13. Il appartient au juge administratif, lorsqu'il détermine le montant et la forme des indemnités allouées par lui, de prendre, au besoin d'office, les mesures nécessaires pour que sa décision n'ait pas pour effet de procurer à la victime d'un dommage, par les indemnités qu'elle a pu ou pourrait obtenir en raison des mêmes faits, une réparation supérieure au préjudice subi. Par suite, lorsqu'il condamne l'Etat à indemniser le propriétaire auquel le préfet a refusé le concours de la force publique pour exécuter un jugement ordonnant l'expulsion des occupants d'un local, le juge doit, au besoin d'office, subroger l'Etat dans la limite de l'indemnité mise à sa charge, dans les droits que le propriétaire peut détenir sur les occupants au titre de l'occupation irrégulière de son bien pendant la période de responsabilité de l'Etat.

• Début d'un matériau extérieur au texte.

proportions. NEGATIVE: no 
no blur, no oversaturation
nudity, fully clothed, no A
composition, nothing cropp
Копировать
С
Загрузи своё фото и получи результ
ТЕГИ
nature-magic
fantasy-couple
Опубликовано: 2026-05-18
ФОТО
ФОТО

14. Il y a lieu de subordonner le versement de l'indemnité que le présent jugement accorde à la requérante à la subrogation de l'Etat, dans la limite du montant de cette indemnité, dans les droits qu'elle peut détenir sur M. B, au titre de l'occupation irrégulière, entre le 20 septembre 2021 et le 20 janvier 2022, du logement situé 3-5, rue du Temple à Paris (75004).

Sur les frais liés au litige :

15. Dans les circonstances de l'espèce, il y a lieu de mettre à la charge de l'Etat une somme de 1 500 euros au titre des dispositions de l'article L. 761-1 du code de justice administrative.

D É C I D E :

Article 1er : Il n'y a plus lieu de statuer sur les conclusions à fin d'injonction de la requête.

Article 2 : L'Etat est condamné à verser à la société Rivoli Temple la somme totale de 4 896,52 euros.

Article 3 : Le paiement de l'indemnité prévu à l'article 1er est subordonné à la subrogation de l'Etat dans les droits que la société Rivoli Temple peut détenir sur M. B, au titre de l'occupation irrégulière, entre le 20 septembre 2021 et le 20 janvier 2022, du logement situé 3-5, rue du Temple à Paris, dans le 4ème arrondissement de Paris.

Article 4 : L'Etat versera à la société Rivoli Temple la somme globale de 1 500 euros en application de l'article L. 761-1 du code de justice administrative.

Article 5 : Les conclusions de la requête sont rejetées pour le surplus.

Article 6 : Le présent jugement sera notifié à la société Rivoli Temple, au ministre de l'intérieur et des outre-mer et à M. B.

Copie en sera adressée au préfet de police.

Délibéré après l'audience du 14 mai 2024, à laquelle siégeaient :

- M. Gracia, président ;

- Mme Merino, première conseillère ;

- Mme Renvoise, première conseillère.

Rendu public par mise à disposition au greffe le 28 mai 2024

La rapporteure,

T. RENVOISELe président

J.-Ch. GRACIA

La greffière,

S. TIMITE

La République mande et ordonne au ministre de l'intérieur et des outre-mer,en ce qui le concerne ou à tous commissaires de justice à ce requis en ce qui concerne les voies de droit commun contre les parties privées, de pourvoir à l'exécution de la présente décision.